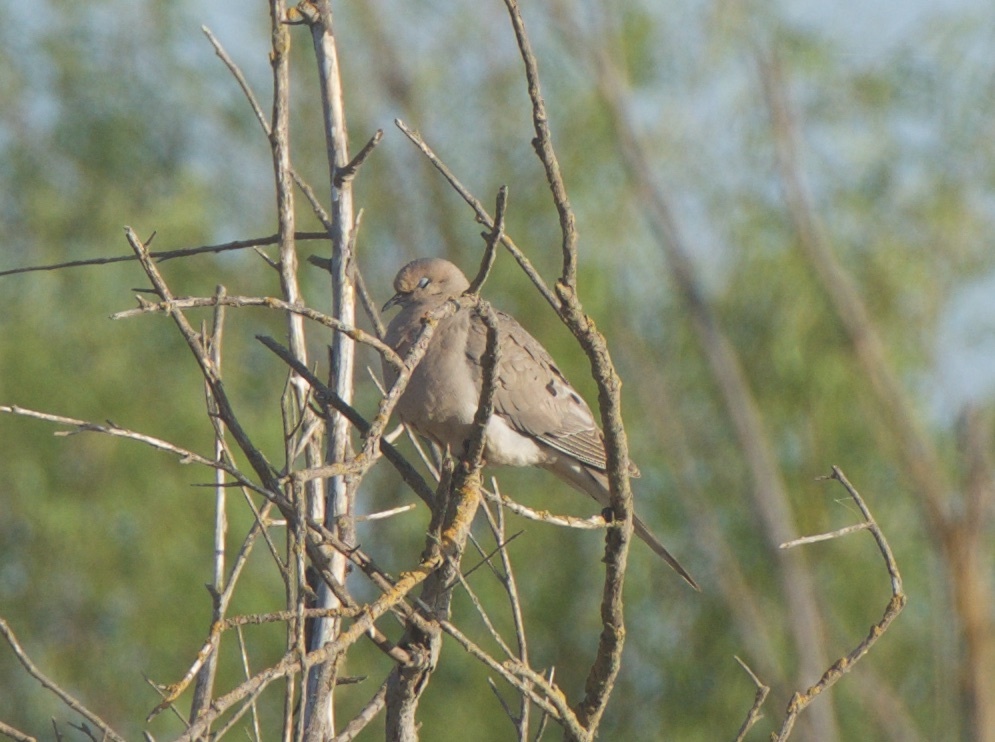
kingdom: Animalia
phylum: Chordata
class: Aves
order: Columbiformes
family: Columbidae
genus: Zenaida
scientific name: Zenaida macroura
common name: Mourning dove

....

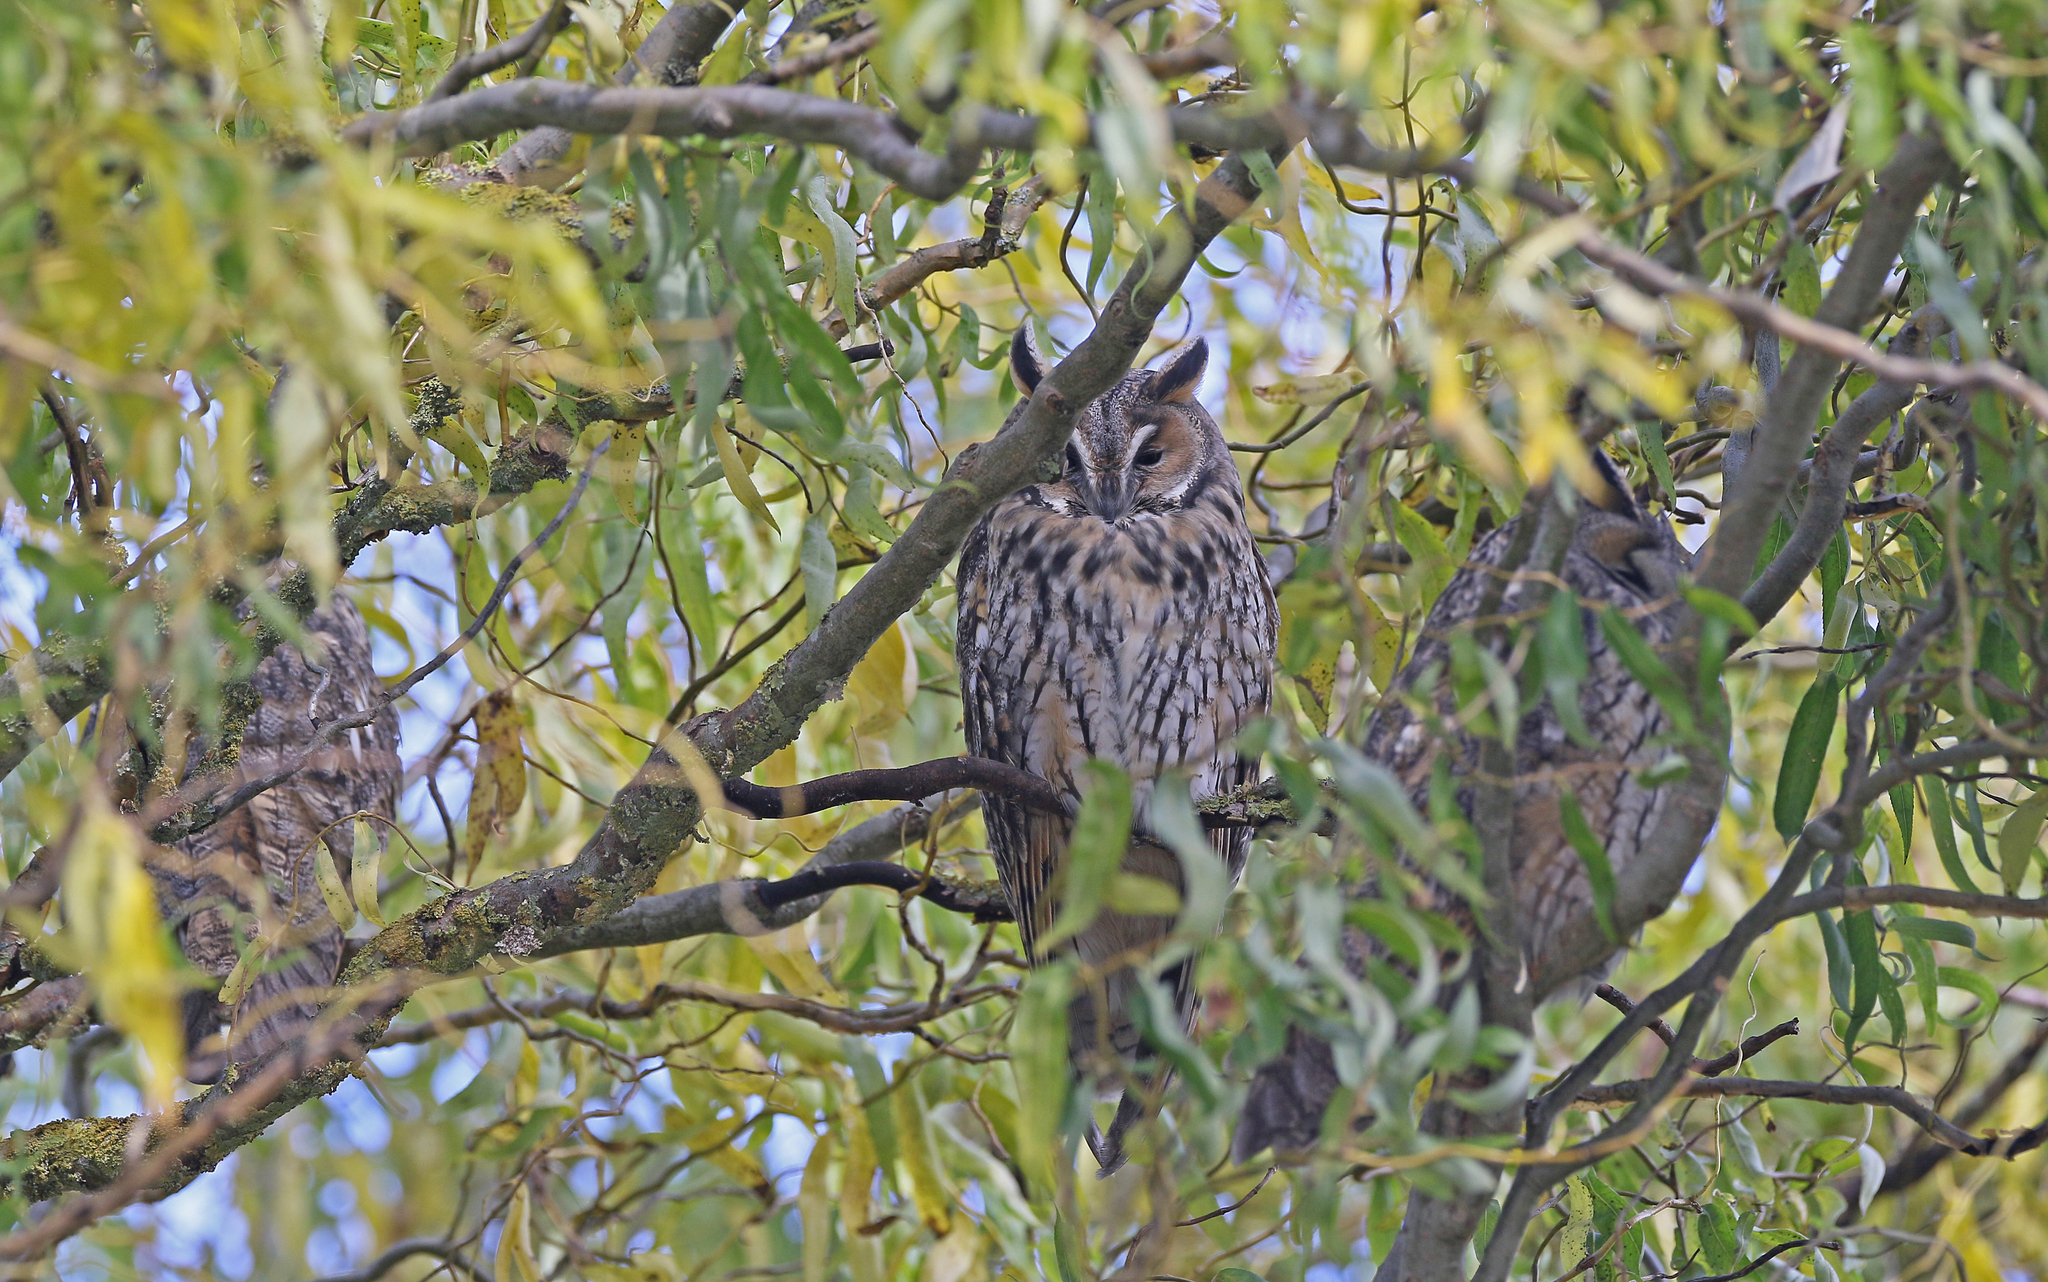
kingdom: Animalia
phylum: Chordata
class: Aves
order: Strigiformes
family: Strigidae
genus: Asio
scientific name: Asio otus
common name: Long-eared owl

....

Exercise task: Rewrite the material beginning at the line containing "order: Strigiformes" and stopping after the line containing "common name: Long-eared owl", replacing "scientific name" with "species name" and leaving everything else unchanged.

Task result:
order: Strigiformes
family: Strigidae
genus: Asio
species name: Asio otus
common name: Long-eared owl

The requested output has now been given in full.